* EXERCISE INSTRUCTIONS *
Retype all of the lines below, keeping every word, number, and mark the same.

* SUPPLIED INFORMATION *
-----

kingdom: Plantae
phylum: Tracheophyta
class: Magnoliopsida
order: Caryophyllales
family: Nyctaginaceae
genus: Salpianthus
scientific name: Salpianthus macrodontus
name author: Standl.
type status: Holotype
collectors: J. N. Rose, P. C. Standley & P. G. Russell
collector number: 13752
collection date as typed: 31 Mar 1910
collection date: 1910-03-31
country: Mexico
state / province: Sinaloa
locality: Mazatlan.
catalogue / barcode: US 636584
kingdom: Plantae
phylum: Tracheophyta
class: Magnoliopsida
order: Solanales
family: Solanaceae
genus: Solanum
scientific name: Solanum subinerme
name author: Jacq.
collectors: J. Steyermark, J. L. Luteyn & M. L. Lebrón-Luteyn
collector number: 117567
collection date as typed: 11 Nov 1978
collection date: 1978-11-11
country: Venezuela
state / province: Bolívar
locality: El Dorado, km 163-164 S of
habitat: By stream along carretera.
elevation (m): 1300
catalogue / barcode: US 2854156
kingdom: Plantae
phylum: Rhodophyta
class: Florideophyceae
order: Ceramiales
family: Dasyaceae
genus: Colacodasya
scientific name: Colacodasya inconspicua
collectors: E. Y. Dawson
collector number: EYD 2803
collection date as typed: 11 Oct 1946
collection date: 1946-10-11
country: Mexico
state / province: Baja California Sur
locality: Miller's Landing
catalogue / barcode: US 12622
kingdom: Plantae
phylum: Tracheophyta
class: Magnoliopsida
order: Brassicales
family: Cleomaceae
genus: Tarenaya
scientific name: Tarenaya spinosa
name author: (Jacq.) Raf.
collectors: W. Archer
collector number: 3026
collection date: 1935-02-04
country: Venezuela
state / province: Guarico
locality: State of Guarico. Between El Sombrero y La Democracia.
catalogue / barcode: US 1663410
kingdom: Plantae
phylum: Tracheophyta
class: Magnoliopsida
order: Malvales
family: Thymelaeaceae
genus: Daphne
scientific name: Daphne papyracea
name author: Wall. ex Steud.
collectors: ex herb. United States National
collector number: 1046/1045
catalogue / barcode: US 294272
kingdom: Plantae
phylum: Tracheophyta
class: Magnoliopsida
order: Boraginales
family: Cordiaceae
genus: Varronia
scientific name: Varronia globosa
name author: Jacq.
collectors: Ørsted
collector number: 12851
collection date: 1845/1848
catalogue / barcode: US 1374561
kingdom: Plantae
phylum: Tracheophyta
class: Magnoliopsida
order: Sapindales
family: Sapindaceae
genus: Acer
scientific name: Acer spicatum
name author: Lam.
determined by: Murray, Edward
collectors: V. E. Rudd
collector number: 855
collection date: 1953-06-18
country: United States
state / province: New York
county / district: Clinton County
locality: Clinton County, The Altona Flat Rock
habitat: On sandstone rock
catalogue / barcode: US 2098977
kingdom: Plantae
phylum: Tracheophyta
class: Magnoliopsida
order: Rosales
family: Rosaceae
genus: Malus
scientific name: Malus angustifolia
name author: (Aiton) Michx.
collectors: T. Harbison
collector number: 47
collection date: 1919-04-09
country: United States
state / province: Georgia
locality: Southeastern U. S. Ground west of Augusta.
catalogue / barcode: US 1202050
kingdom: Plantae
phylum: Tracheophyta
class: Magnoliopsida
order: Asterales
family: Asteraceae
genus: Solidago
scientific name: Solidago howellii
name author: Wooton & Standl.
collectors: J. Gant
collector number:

-----

* TASK SOLUTION *
kingdom: Plantae
phylum: Tracheophyta
class: Magnoliopsida
order: Caryophyllales
family: Nyctaginaceae
genus: Salpianthus
scientific name: Salpianthus macrodontus
name author: Standl.
type status: Holotype
collectors: J. N. Rose, P. C. Standley & P. G. Russell
collector number: 13752
collection date as typed: 31 Mar 1910
collection date: 1910-03-31
country: Mexico
state / province: Sinaloa
locality: Mazatlan.
catalogue / barcode: US 636584
kingdom: Plantae
phylum: Tracheophyta
class: Magnoliopsida
order: Solanales
family: Solanaceae
genus: Solanum
scientific name: Solanum subinerme
name author: Jacq.
collectors: J. Steyermark, J. L. Luteyn & M. L. Lebrón-Luteyn
collector number: 117567
collection date as typed: 11 Nov 1978
collection date: 1978-11-11
country: Venezuela
state / province: Bolívar
locality: El Dorado, km 163-164 S of
habitat: By stream along carretera.
elevation (m): 1300
catalogue / barcode: US 2854156
kingdom: Plantae
phylum: Rhodophyta
class: Florideophyceae
order: Ceramiales
family: Dasyaceae
genus: Colacodasya
scientific name: Colacodasya inconspicua
collectors: E. Y. Dawson
collector number: EYD 2803
collection date as typed: 11 Oct 1946
collection date: 1946-10-11
country: Mexico
state / province: Baja California Sur
locality: Miller's Landing
catalogue / barcode: US 12622
kingdom: Plantae
phylum: Tracheophyta
class: Magnoliopsida
order: Brassicales
family: Cleomaceae
genus: Tarenaya
scientific name: Tarenaya spinosa
name author: (Jacq.) Raf.
collectors: W. Archer
collector number: 3026
collection date: 1935-02-04
country: Venezuela
state / province: Guarico
locality: State of Guarico. Between El Sombrero y La Democracia.
catalogue / barcode: US 1663410
kingdom: Plantae
phylum: Tracheophyta
class: Magnoliopsida
order: Malvales
family: Thymelaeaceae
genus: Daphne
scientific name: Daphne papyracea
name author: Wall. ex Steud.
collectors: ex herb. United States National
collector number: 1046/1045
catalogue / barcode: US 294272
kingdom: Plantae
phylum: Tracheophyta
class: Magnoliopsida
order: Boraginales
family: Cordiaceae
genus: Varronia
scientific name: Varronia globosa
name author: Jacq.
collectors: Ørsted
collector number: 12851
collection date: 1845/1848
catalogue / barcode: US 1374561
kingdom: Plantae
phylum: Tracheophyta
class: Magnoliopsida
order: Sapindales
family: Sapindaceae
genus: Acer
scientific name: Acer spicatum
name author: Lam.
determined by: Murray, Edward
collectors: V. E. Rudd
collector number: 855
collection date: 1953-06-18
country: United States
state / province: New York
county / district: Clinton County
locality: Clinton County, The Altona Flat Rock
habitat: On sandstone rock
catalogue / barcode: US 2098977
kingdom: Plantae
phylum: Tracheophyta
class: Magnoliopsida
order: Rosales
family: Rosaceae
genus: Malus
scientific name: Malus angustifolia
name author: (Aiton) Michx.
collectors: T. Harbison
collector number: 47
collection date: 1919-04-09
country: United States
state / province: Georgia
locality: Southeastern U. S. Ground west of Augusta.
catalogue / barcode: US 1202050
kingdom: Plantae
phylum: Tracheophyta
class: Magnoliopsida
order: Asterales
family: Asteraceae
genus: Solidago
scientific name: Solidago howellii
name author: Wooton & Standl.
collectors: J. Gant
collector number:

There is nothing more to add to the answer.